L’on réalise ainsi que la taille même des traités est révélatrice du bouleversement des idées provoqué par la montée en force de la gnose. L’époque des diatribes va progressivement céder le pas à celle des synthèses plus ambitieuses. C’est donc le combat théorique qui a conduit Plotin à l’essai philosophique. Il faut désormais non plus simplement exposer et séduire, mais expliquer en détail, forcer l’adhésion par l’exhaustivité et la systématicité de l’argumentation, colmater toutes les brèches et se porter soi-même à l’attaque comme en 33. Aussi ne nous est-il pas loisible de conclure avec Bréhier que, « par la loi du genre qu’il a choisi, Plotin ignore l’art de développer systématiquement une doctrine […] ; on y cherchera vainement, poursuivait-il, le développement graduel d’une doctrine selon un plan arrêté et voulu d’avance[28] ». Le jugement de Bréhier peut se comprendre pour les traités de la première période scripturaire de Plotin, mais ne correspond pas au régime de la seconde, où l’on voit se déployer sur plusieurs traités une démonstration unique bien orchestrée. C’est le cas, estimons-nous, non seulement du cycle antignostique allant de 27 à 33 et au-delà, mais aussi, nous ne nous y sommes pas arrêtés en détail ici, du regroupement stratégique des traités 42-44 Sur les genres de l’être, épisode anti-aristotélicien et subsidiairement antistoïcien qui fait immédiatement suite à la longue polémique gnostique.

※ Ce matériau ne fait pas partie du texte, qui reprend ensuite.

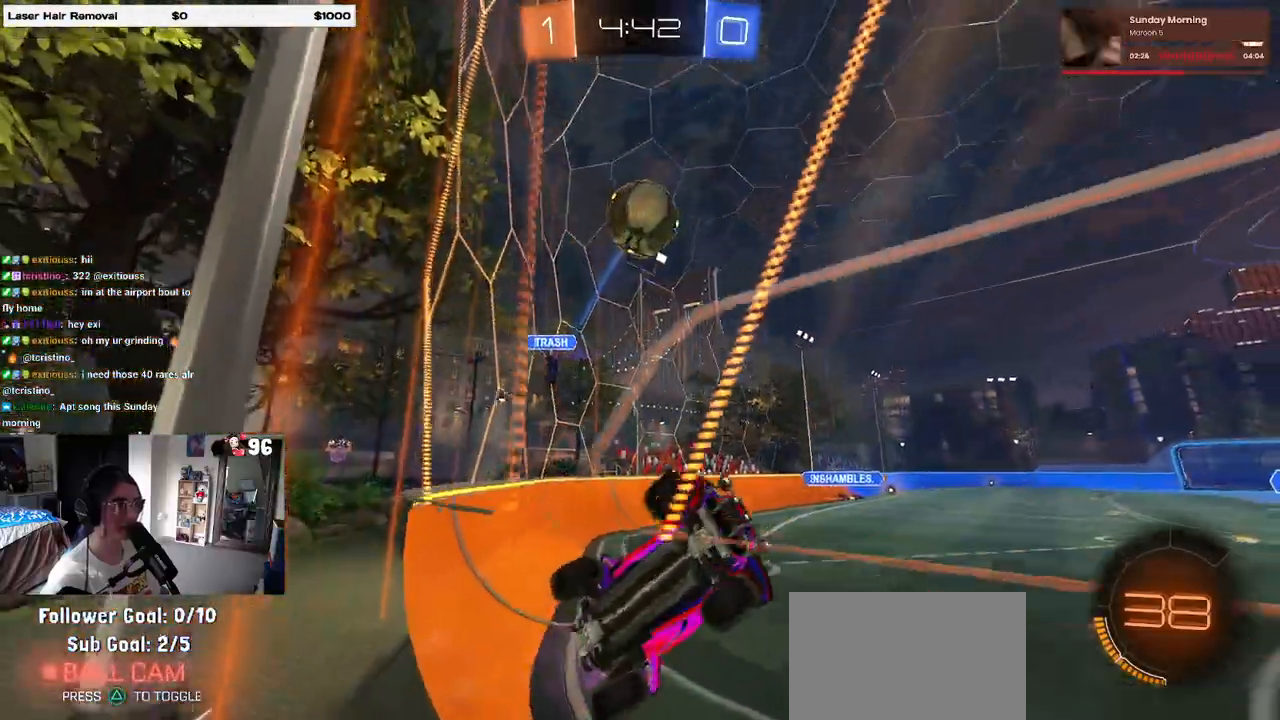
{"buttons": ["CROSS", "R1"], "left_stick": "down", "right_stick": "center", "events": [[50, "R1", "down"], [150, "left_stick", "center"], [233, "left_stick", "left"], [367, "left_stick", "center"], [433, "CROSS", "down"], [500, "left_stick", "down"]]}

On tend à perdre de vue la rapidité avec laquelle tous les événements de cette seconde période se sont déroulés, et à quel point cette époque est celle d’un bouleversement profond dans la vie de l’« École ». Qu’on y songe un instant. À l’intérieur de six années, le cercle plotinien sera le théâtre d’une dizaine de polémiques plus ou moins vives et d’amplitudes variables. En effet, quand il arrive à Rome en 263 — il quittera en 268 —, Porphyre n’est nullement préparé à entendre ce qui s’y enseigne et résiste vivement à certaines thèses maîtresses du plotinisme. Or cette première controverse est suivie de plusieurs autres. En voici une liste :

  1. Polémique (VP 18, 10-19) de Porphyre contre Amélius et Plotin sur la question de savoir si les intelligibles subsistent ou non hors de l’intellect comme le maintenait Porphyre.

  2. Polémique de Longin contre à la fois Plotin, Amélius et Porphyre désormais rangé du côté de l’« École de Rome », sur le statut à nouveau de la place des intelligibles dans ou hors de l’intellect, et sur d’autres doctrines litigieuses (VP 20, 89-97).

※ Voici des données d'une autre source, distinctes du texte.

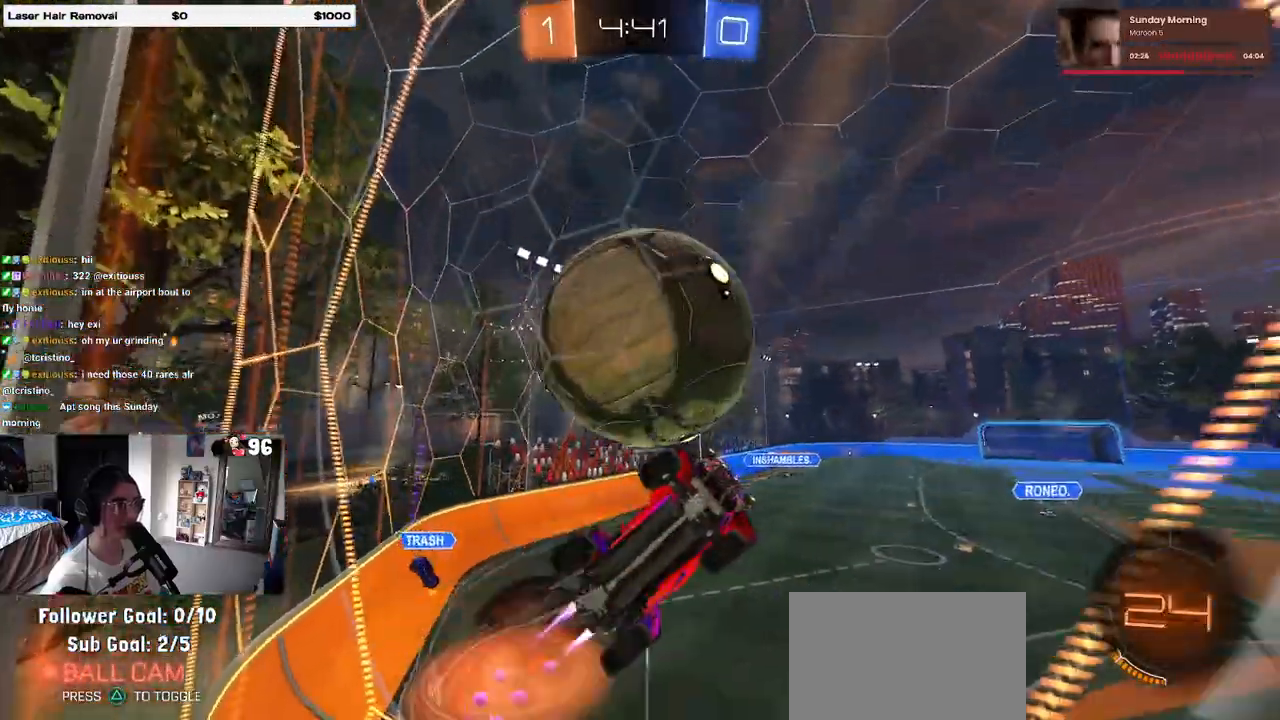
{"buttons": [], "left_stick": "up-left", "right_stick": "center", "events": [[33, "R1", "up"], [50, "left_stick", "down-right"], [83, "CROSS", "up"], [83, "L1", "down"], [250, "L1", "up"], [300, "left_stick", "up-right"], [500, "left_stick", "up-left"]]}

  3. Polémique de Longin contre Plotin et Amélius (VP 20, 14-15) dans un écrit intitulé : De Longin, contre Plotin et Gentilanus Amélius, Sur la fin.

  4. Polémique de Longin contre Amélius sur le problème de la justice selon Platon (VP 20, 87-89).

  5. Polémique d’Amélius contre Longin dans une lettre intitulée Du caractère de la philosophie de Plotin, avec réponse de Longin dans une lettre qui, précise-t-il, « a la longueur d’un ouvrage » (VP 20, 98), intitulée Réponse à la Lettre d’Amélius (VP 20, 97-104).

  6. Polémique d’Amélius « contre les gens de Grèce qui disaient que Plotin pillait les doctrines de Numénius », dans un écrit, rédigé à la demande de Porphyre (VP 17, 25-30) et qui a pour titre Sur la différence doctrinale qui sépare Plotin de Numénius (VP 17, 1-6).

  7. Réfutation de Porphyre, à l’invitation de Plotin, du plaidoyer de Diophane qui, au sujet de l’Alcibiade du Banquet, soutenait que le disciple se devait d’accorder ses faveurs au maître si celui-ci l’exigeait (VP 15, 6-17).

  8. Débat long de trois jours de Porphyre avec Plotin sur l’union de l’âme avec le corps (VP 13, 10-17)

  9. Polémique contre les gnostiques ayant déjà engagé Plotin, mais dont Amélius et Porphyre deviennent les protagonistes directs durant cette période (VP 16, 9-18).

  10. Polémique très serrée, enfin, qui s’étale sur trois traités (42-44) totalisant quelque 112 pages, sur la problématique Des genres de l’être (nous y reviendrons plus loin).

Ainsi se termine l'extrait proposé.